What is expected:
In the data, find the word "true" and copy out every line that has it.

Extracted records:
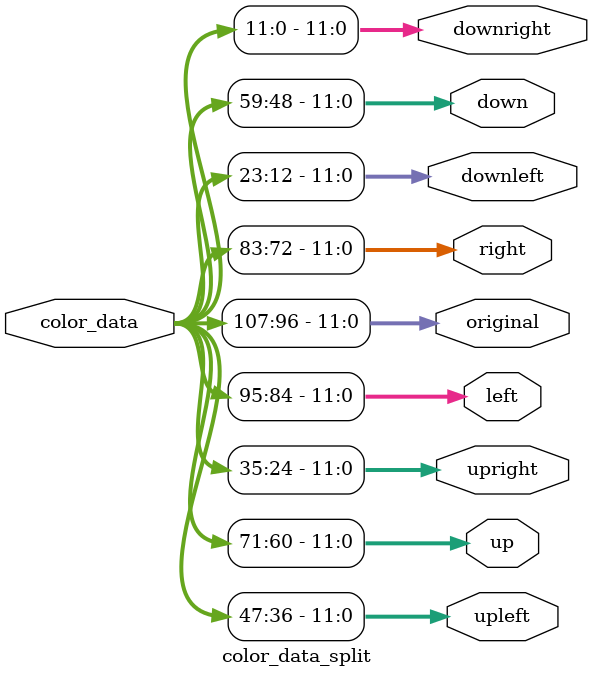
<source format=v>

module color_data_split(
    input wire [107:0] color_data,
    output wire [11:0] upleft,
    output wire [11:0] up,
    output wire [11:0] upright,
    output wire [11:0] left,
    output wire [11:0] original,
    output wire [11:0] right,
    output wire [11:0] downleft,
    output wire [11:0] down,
    output wire [11:0] downright
    );
    
        assign upleft = color_data[47:36];
        assign up = color_data[71:60];
        assign upright = color_data[35:24];
        assign left = color_data[95:84];
        assign original = color_data[107:96];
        assign right = color_data[83:72];
        assign downleft = color_data[23:12];
        assign down = color_data[59:48];
        assign downright = color_data[11:0]; 
endmodule

</source>
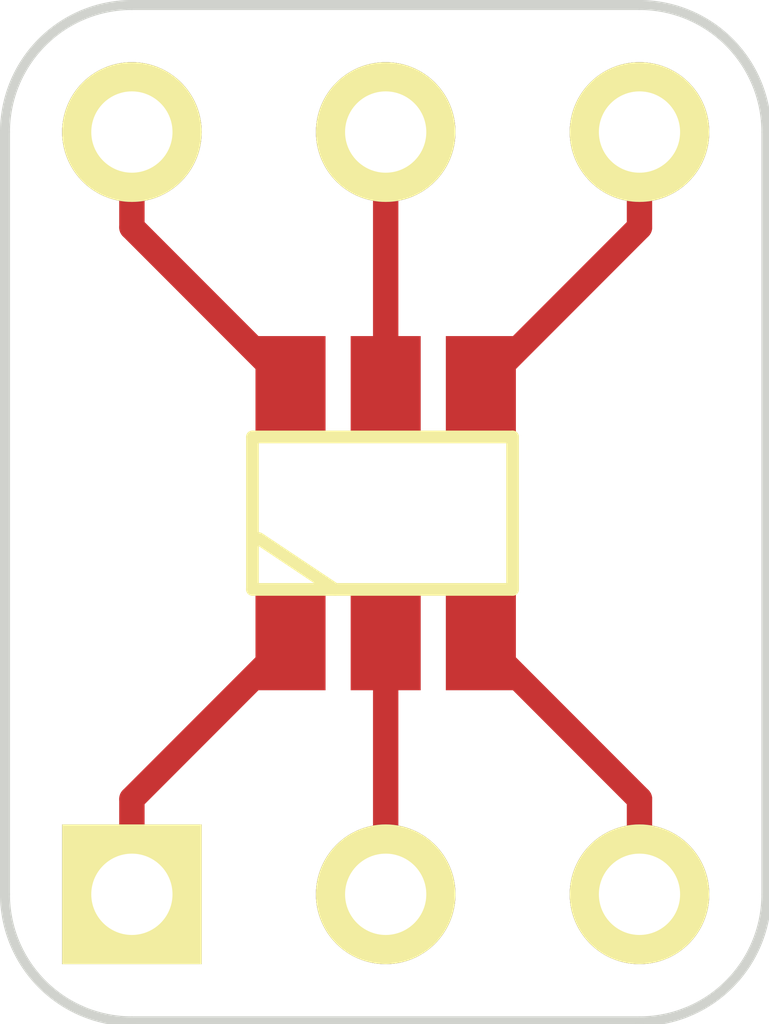
<source format=kicad_pcb>
(kicad_pcb (version 3) (host pcbnew "(2014-01-10 BZR 4027)-stable")

  (general
    (links 6)
    (no_connects 0)
    (area 26.619999 19.11223 34.340001 31.800001)
    (thickness 1.6)
    (drawings 8)
    (tracks 10)
    (zones 0)
    (modules 3)
    (nets 7)
  )

  (page User 152.4 101.6)
  (title_block 
    (title "SOT-23-6 Breakout")
    (rev 1.0)
    (company "Digital Cave")
  )

  (layers
    (15 F.Cu signal)
    (0 B.Cu signal)
    (16 B.Adhes user)
    (17 F.Adhes user)
    (18 B.Paste user)
    (19 F.Paste user)
    (20 B.SilkS user)
    (21 F.SilkS user)
    (22 B.Mask user)
    (23 F.Mask user)
    (24 Dwgs.User user)
    (25 Cmts.User user)
    (26 Eco1.User user)
    (27 Eco2.User user)
    (28 Edge.Cuts user)
  )

  (setup
    (last_trace_width 0.254)
    (trace_clearance 0.1778)
    (zone_clearance 0.508)
    (zone_45_only no)
    (trace_min 0.1778)
    (segment_width 0.2)
    (edge_width 0.1)
    (via_size 0.889)
    (via_drill 0.635)
    (via_min_size 0.889)
    (via_min_drill 0.508)
    (uvia_size 0.508)
    (uvia_drill 0.127)
    (uvias_allowed no)
    (uvia_min_size 0.508)
    (uvia_min_drill 0.127)
    (pcb_text_width 0.3)
    (pcb_text_size 1.5 1.5)
    (mod_edge_width 0.15)
    (mod_text_size 1 1)
    (mod_text_width 0.15)
    (pad_size 1.397 1.397)
    (pad_drill 0.8128)
    (pad_to_mask_clearance 0)
    (aux_axis_origin 0 0)
    (visible_elements FFFFFFBF)
    (pcbplotparams
      (layerselection 3178497)
      (usegerberextensions true)
      (excludeedgelayer true)
      (linewidth 0.150000)
      (plotframeref false)
      (viasonmask false)
      (mode 1)
      (useauxorigin false)
      (hpglpennumber 1)
      (hpglpenspeed 20)
      (hpglpendiameter 15)
      (hpglpenoverlay 2)
      (psnegative false)
      (psa4output false)
      (plotreference true)
      (plotvalue true)
      (plotothertext true)
      (plotinvisibletext false)
      (padsonsilk false)
      (subtractmaskfromsilk false)
      (outputformat 1)
      (mirror false)
      (drillshape 1)
      (scaleselection 1)
      (outputdirectory ""))
  )

  (net 0 "")
  (net 1 N-000001)
  (net 2 N-000002)
  (net 3 N-000003)
  (net 4 N-000004)
  (net 5 N-000005)
  (net 6 N-000006)

  (net_class Default "This is the default net class."
    (clearance 0.1778)
    (trace_width 0.254)
    (via_dia 0.889)
    (via_drill 0.635)
    (uvia_dia 0.508)
    (uvia_drill 0.127)
    (add_net "")
    (add_net N-000001)
    (add_net N-000002)
    (add_net N-000003)
    (add_net N-000004)
    (add_net N-000005)
    (add_net N-000006)
  )

  (module SIL-3 (layer F.Cu) (tedit 54B296C9) (tstamp 54B2965F)
    (at 60.96 33.02)
    (descr "Connecteur 3 pins")
    (tags "CONN DEV")
    (path /54B2954E)
    (fp_text reference K3 (at 0 -2.54) (layer F.SilkS) hide
      (effects (font (size 1.7907 1.07696) (thickness 0.26924)))
    )
    (fp_text value PINS_3 (at 0 -2.54) (layer F.SilkS) hide
      (effects (font (size 1.524 1.016) (thickness 0.3048)))
    )
    (pad 1 thru_hole circle (at -2.54 0) (size 1.397 1.397) (drill 0.8128)
      (layers *.Cu *.Mask F.SilkS)
      (net 6 N-000006)
    )
    (pad 2 thru_hole circle (at 0 0) (size 1.397 1.397) (drill 0.8128)
      (layers *.Cu *.Mask F.SilkS)
      (net 5 N-000005)
    )
    (pad 3 thru_hole circle (at 2.54 0) (size 1.397 1.397) (drill 0.8128)
      (layers *.Cu *.Mask F.SilkS)
      (net 4 N-000004)
    )
  )

  (module SIL-3 (layer F.Cu) (tedit 54B296B2) (tstamp 54B29653)
    (at 60.96 40.64)
    (descr "Connecteur 3 pins")
    (tags "CONN DEV")
    (path /54B29528)
    (fp_text reference K2 (at 0 -2.54) (layer F.SilkS) hide
      (effects (font (size 1.7907 1.07696) (thickness 0.26924)))
    )
    (fp_text value PINS_3 (at 0 -2.54) (layer F.SilkS) hide
      (effects (font (size 1.524 1.016) (thickness 0.3048)))
    )
    (pad 1 thru_hole rect (at -2.54 0) (size 1.397 1.397) (drill 0.8128)
      (layers *.Cu *.Mask F.SilkS)
      (net 1 N-000001)
    )
    (pad 2 thru_hole circle (at 0 0) (size 1.397 1.397) (drill 0.8128)
      (layers *.Cu *.Mask F.SilkS)
      (net 2 N-000002)
    )
    (pad 3 thru_hole circle (at 2.54 0) (size 1.397 1.397) (drill 0.8128)
      (layers *.Cu *.Mask F.SilkS)
      (net 3 N-000003)
    )
  )

  (module SOT23_6 (layer F.Cu) (tedit 54B2967A) (tstamp 54B29647)
    (at 60.96 36.83)
    (path /54B29519)
    (fp_text reference K1 (at 1.99898 0 90) (layer F.SilkS) hide
      (effects (font (size 0.762 0.762) (thickness 0.0762)))
    )
    (fp_text value PINS_6 (at 0.0635 0) (layer F.SilkS) hide
      (effects (font (size 0.50038 0.50038) (thickness 0.0762)))
    )
    (fp_line (start -0.508 0.762) (end -1.27 0.254) (layer F.SilkS) (width 0.127))
    (fp_line (start 1.27 0.762) (end -1.3335 0.762) (layer F.SilkS) (width 0.127))
    (fp_line (start -1.3335 0.762) (end -1.3335 -0.762) (layer F.SilkS) (width 0.127))
    (fp_line (start -1.3335 -0.762) (end 1.27 -0.762) (layer F.SilkS) (width 0.127))
    (fp_line (start 1.27 -0.762) (end 1.27 0.762) (layer F.SilkS) (width 0.127))
    (pad 6 smd rect (at -0.9525 -1.27) (size 0.70104 1.00076)
      (layers F.Cu F.Paste F.Mask)
      (net 6 N-000006)
    )
    (pad 5 smd rect (at 0 -1.27) (size 0.70104 1.00076)
      (layers F.Cu F.Paste F.Mask)
      (net 5 N-000005)
    )
    (pad 4 smd rect (at 0.9525 -1.27) (size 0.70104 1.00076)
      (layers F.Cu F.Paste F.Mask)
      (net 4 N-000004)
    )
    (pad 3 smd rect (at 0.9525 1.27) (size 0.70104 1.00076)
      (layers F.Cu F.Paste F.Mask)
      (net 3 N-000003)
    )
    (pad 2 smd rect (at 0 1.27) (size 0.70104 1.00076)
      (layers F.Cu F.Paste F.Mask)
      (net 2 N-000002)
    )
    (pad 1 smd rect (at -0.9525 1.27) (size 0.70104 1.00076)
      (layers F.Cu F.Paste F.Mask)
      (net 1 N-000001)
    )
    (model smd/SOT23_6.wrl
      (at (xyz 0 0 0))
      (scale (xyz 0.11 0.11 0.11))
      (rotate (xyz 0 0 0))
    )
  )

  (gr_line (start 57.15 40.64) (end 57.15 33.02) (angle 90) (layer Edge.Cuts) (width 0.1))
  (gr_line (start 63.5 41.91) (end 58.42 41.91) (angle 90) (layer Edge.Cuts) (width 0.1))
  (gr_line (start 64.77 33.02) (end 64.77 40.64) (angle 90) (layer Edge.Cuts) (width 0.1))
  (gr_line (start 58.42 31.75) (end 63.5 31.75) (angle 90) (layer Edge.Cuts) (width 0.1))
  (gr_arc (start 63.5 33.02) (end 63.5 31.75) (angle 90) (layer Edge.Cuts) (width 0.1))
  (gr_arc (start 63.5 40.64) (end 64.77 40.64) (angle 90) (layer Edge.Cuts) (width 0.1))
  (gr_arc (start 58.42 40.64) (end 58.42 41.91) (angle 90) (layer Edge.Cuts) (width 0.1))
  (gr_arc (start 58.42 33.02) (end 57.15 33.02) (angle 90) (layer Edge.Cuts) (width 0.1))

  (segment (start 58.42 40.64) (end 58.42 39.6875) (width 0.254) (layer F.Cu) (net 1))
  (segment (start 58.42 39.6875) (end 60.0075 38.1) (width 0.254) (layer F.Cu) (net 1) (tstamp 54B296EC))
  (segment (start 60.96 40.64) (end 60.96 38.1) (width 0.254) (layer F.Cu) (net 2))
  (segment (start 63.5 40.64) (end 63.5 39.6875) (width 0.254) (layer F.Cu) (net 3))
  (segment (start 63.5 39.6875) (end 61.9125 38.1) (width 0.254) (layer F.Cu) (net 3) (tstamp 54B296E9))
  (segment (start 63.5 33.02) (end 63.5 33.9725) (width 0.254) (layer F.Cu) (net 4))
  (segment (start 63.5 33.9725) (end 61.9125 35.56) (width 0.254) (layer F.Cu) (net 4) (tstamp 54B296E6))
  (segment (start 60.96 35.56) (end 60.96 33.02) (width 0.254) (layer F.Cu) (net 5))
  (segment (start 58.42 33.02) (end 58.42 33.9725) (width 0.254) (layer F.Cu) (net 6))
  (segment (start 58.42 33.9725) (end 60.0075 35.56) (width 0.254) (layer F.Cu) (net 6) (tstamp 54B296E3))

)

</source>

Problem solution:
      (usegerberextensions true)
      (excludeedgelayer true)
      (plotreference true)
      (plotvalue true)
      (plotothertext true)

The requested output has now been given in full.